Pobre é para morrer?

A celeridade no assegurar a prestação de cuidados de saúde que evitem a deterioração do estado de saúde da grande parte da população socioeconomicamente desfavorecida em Portugal é um imperativo ético-jurídico urgente.

Foi recentemente suspensa através de Despacho Ministerial, durante o corrente mês, “a atividade assistencial não urgente que, pela sua natureza ou prioridade clínica, não implique risco de vida para os utentes, limitação do seu prognóstico e/ou limitação de acesso a tratamentos periódicos ou de vigilância”.

A interpretação desta determinação não é fácil, por apelar a conceitos relativamente indeterminados. Se optarmos por uma interpretação restritiva, quase nenhuma atividade assistencial será suspensa: basta considerarmos que todo o ato clínico que não seja fútil ou supérfluo, se não for oportunamente realizado, terá consequências no prognóstico previsível da pessoa. Tal será ainda mais claro se atendermos a que a Medicina hoje é, cada vez mais, preventiva e preditiva, assegurando a prestação de cuidados que impeçam ou retardem o aparecimento da doença. Se fizermos uma interpretação ampla desta ordem ministerial, grande parte da atividade assistencial hoje prestada a doentes crónicos (pessoas com diabetes, esclerose múltipla ou Parkinson…) poderá ser suspensa, com possíveis graves consequências na sua esperança de vida.

A determinação do exato conteúdo deste despacho terá consequências na delimitação do universo de pessoas que serão abrangidas, no curto prazo, pela suspensão de atividade assistencial no âmbito dos hospitais do SNS. Porém, independentemente da grandeza do universo abrangido, coloca-se outra questão fundamental: onde irão essas pessoas aceder aos indispensáveis cuidados de saúde de que necessitam e que, com frequência, não serão adiáveis sem consequências mais ou menos sérias para a sua saúde?
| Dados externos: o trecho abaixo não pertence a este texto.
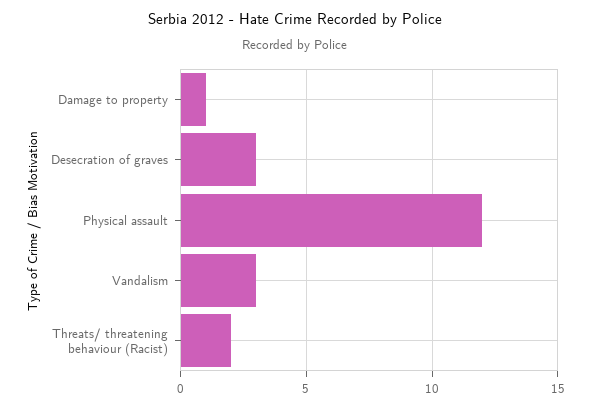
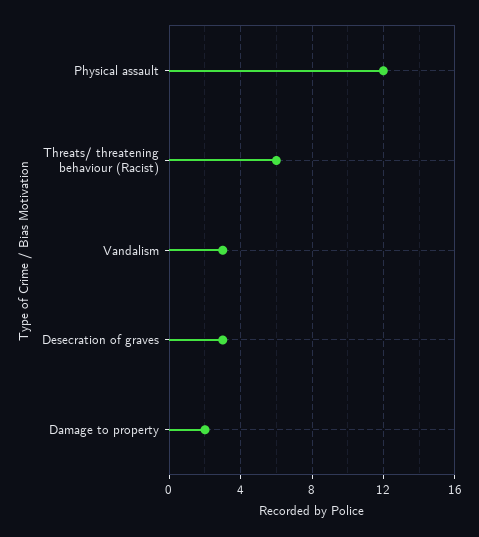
Damage to property: 1 -> 2
Threats/ threatening behaviour (Racist): 2 -> 6

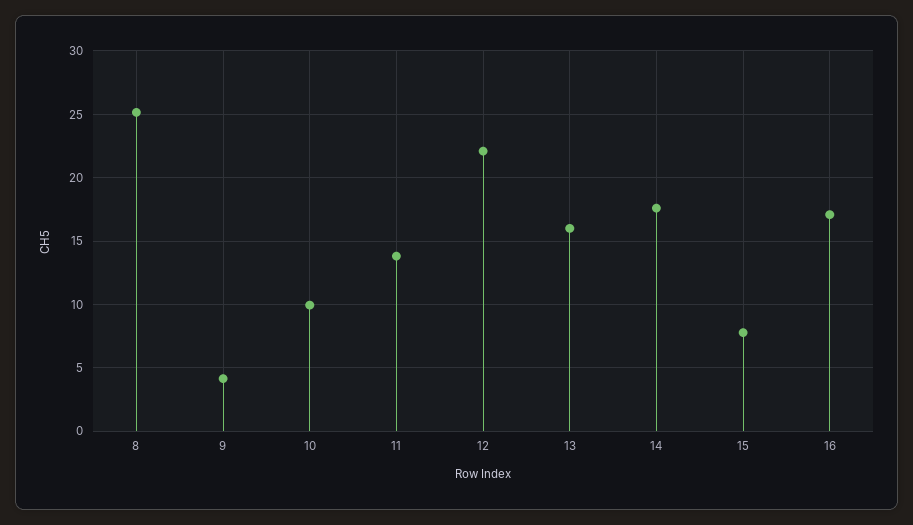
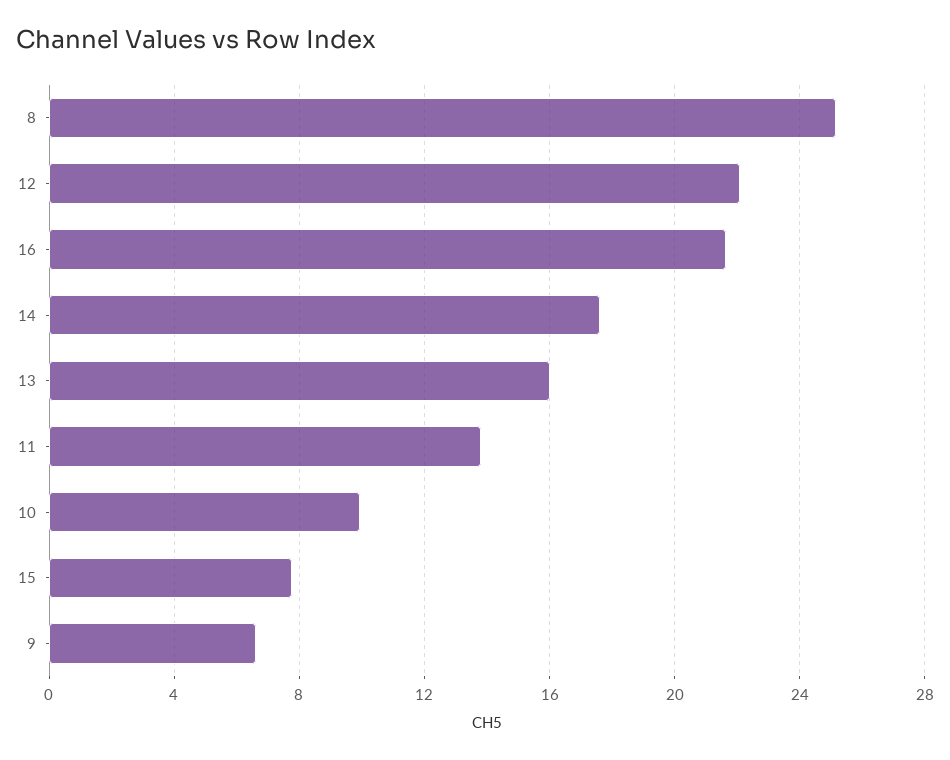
9: 4 -> 6.5
16: 17 -> 21.5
A Pordata diz-nos que somos cerca de dez milhões e 280 mil habitantes, dos quais cerca de seis milhões e 600 mil se integravam, em 2018, na população em idade ativa. Que o número de pensionistas, nesse ano, rondava os três milhões de pessoas, sendo o rendimento anual médio dos da Segurança Social manifestamente reduzido. As consequências da pandemia de covid-19 no mercado de trabalho traduziram-se no aumento significativo da taxa de desemprego e da precariedade laboral, elevando, deste modo, o número de pessoas que carecem de proteção da sua saúde no nosso País.

A Constituição diz-nos que o direito à proteção da saúde é realizado através de um SNS universal e geral, incumbindo prioritariamente ao Estado “garantir o acesso de todos os cidadãos, independentemente da sua condição económica, aos cuidados de medicina preventiva, curativa e de reabilitação”. A ordem de suspensão poderá impedir o Estado de cumprir parcialmente esta sua tarefa fundamental. Parte (cerca de um milhão e 200 mil) dos cidadãos recorrerá ao subsistema da ADSE. Parte acionará, para o efeito, o contrato de seguro de saúde privado de que é titular… E como acederão a cuidados de saúde “não urgentes” os que não têm proteção alternativa à conferida pelo SNS e que são a grande maioria da população portuguesa?

O reforço orçamental previsto para o SNS só produzirá efeitos atempadamente se se alterarem de forma ainda mais significativa os morosos procedimentos concursais, que nem sempre asseguram os valores do mérito (pense-se no peso excessivo atribuído ao fator “entrevista” na seleção dos candidatos à generalidade dos concursos públicos) e se houver um real empenho na substancial melhoria das condições laborais e de carreira dos profissionais de saúde.

O rápido aproveitamento da capacidade instalada nos sectores social e privado, através do recurso equitativo e em obediência a critérios de interesse público aos instrumentos jurídicos negociais disponíveis para o efeito, é outra solução possível.

Ou, ainda, a alternativa do fazer de conta que se faz, deixando arrastar a situação e aplicando o lema que, uma vez, ouvi, no Recife: “Pobre é para morrer.” O aumento da mortalidade em 2020 tem sido significativo, relativamente à média dos anos anteriores.

A celeridade no assegurar a prestação de cuidados de saúde que evitem a deterioração do estado de saúde da grande parte da população socioeconomicamente desfavorecida em Portugal é um imperativo ético-jurídico urgente. Se foi importante assegurar a viabilidade económico-financeira da TAP pelo menos até ao final do corrente ano, também o é assegurar a melhor saúde possível do Povo que a empresa simboliza e que não quer antecipar, nem um dia que seja, o seu voo para o Céu, por falta de “atividade assistencial” atempada.